[Items listed in a dataset]
======
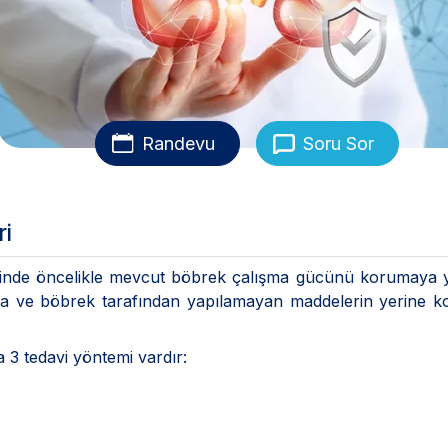
Randevu
Soru Sor
ri
rinde öncelikle mevcut böbrek çalışma gücünü korumaya y
ma ve böbrek tarafından yapılamayan maddelerin yerine k
a 3 tedavi yöntemi vardır:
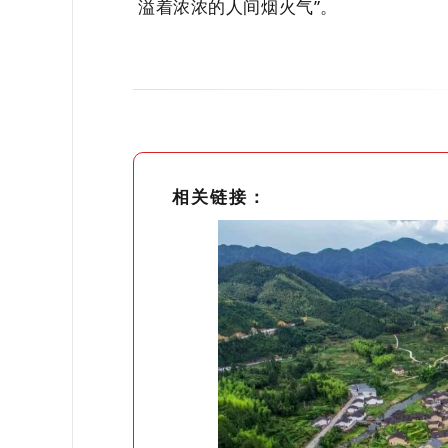
溢着浓浓的人间烟火气”。
相关链接：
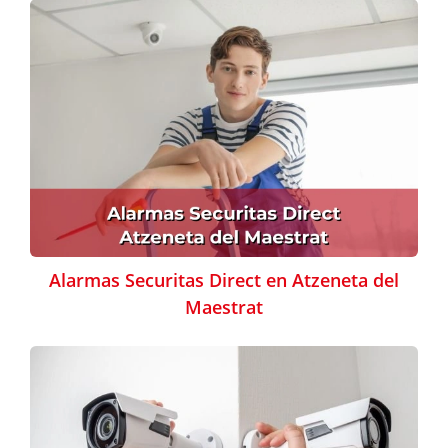
Alarmas Securitas Direct en Atzeneta del
Maestrat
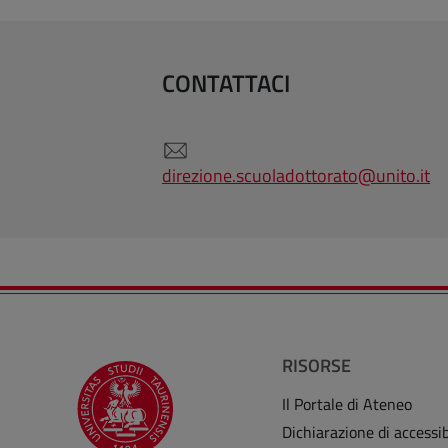
CONTATTACI
direzione.scuoladottorato@unito.it
RISORSE
Il Portale di Ateneo
Dichiarazione di accessib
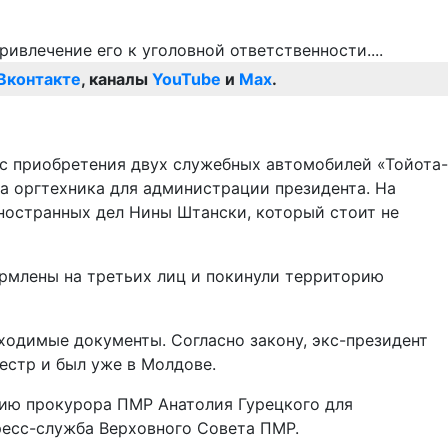
Вконтакте
, каналы
YouTube
и
Max
.
 с приобретения двух служебных автомобилей «Тойота-
а оргтехника для администрации президента. На
иностранных дел Нины Штански, который стоит не
ормлены на третьих лиц и покинули территорию
одимые документы. Согласно закону, экс-президент
естр и был уже в Молдове.
нию прокурора ПМР Анатолия Гурецкого для
ресс-служба Верховного Совета ПМР.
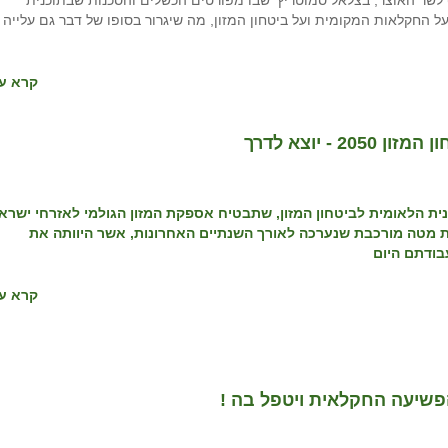
שר האוצר, בצלאל סמוטריץ' שבו מפורטים הכשלים והסכנות שבתוכנית
 עלולים להמיט אסון על החקלאות המקומית ועל ביטחון המזון, מה שיגרור בסופו של דבר גם עלייה
קרא עו
 יוצא לדרך
ית הלאומית לביטחון המזון, שתבטיח אספקת המזון הגולמי לאזרחי ישרא
וזאת לאחר עבודת מטה מורכבת שנערכה לאורך השנתיים האחרונות, אשר היוותה את
ודתם היום
קרא עו
הפשיעה החקלאית ויטפל בה !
======
INSTRUCTIONS TO FOLLOW
With the images excluded, reproduce the data above precisely as written.

RESULT FOR THIS EXERCISE
Randevu
Soru Sor
ri
rinde öncelikle mevcut böbrek çalışma gücünü korumaya y
ma ve böbrek tarafından yapılamayan maddelerin yerine k
a 3 tedavi yöntemi vardır:
溢着浓浓的人间烟火气”。
相关链接：
Alarmas Securitas Direct en Atzeneta del
Maestrat
CONTATTACI
direzione.scuoladottorato@unito.it
RISORSE
Il Portale di Ateneo
Dichiarazione di accessib
Вконтакте
, каналы
YouTube
и
Max
.
 с приобретения двух служебных автомобилей «Тойота-
а оргтехника для администрации президента. На
иностранных дел Нины Штански, который стоит не
ормлены на третьих лиц и покинули территорию
одимые документы. Согласно закону, экс-президент
естр и был уже в Молдове.
нию прокурора ПМР Анатолия Гурецкого для
ресс-служба Верховного Совета ПМР.
שר האוצר, בצלאל סמוטריץ' שבו מפורטים הכשלים והסכנות שבתוכנית
 עלולים להמיט אסון על החקלאות המקומית ועל ביטחון המזון, מה שיגרור בסופו של דבר גם עלייה
קרא עו
 יוצא לדרך
ית הלאומית לביטחון המזון, שתבטיח אספקת המזון הגולמי לאזרחי ישרא
וזאת לאחר עבודת מטה מורכבת שנערכה לאורך השנתיים האחרונות, אשר היוותה את
ודתם היום
קרא עו
הפשיעה החקלאית ויטפל בה !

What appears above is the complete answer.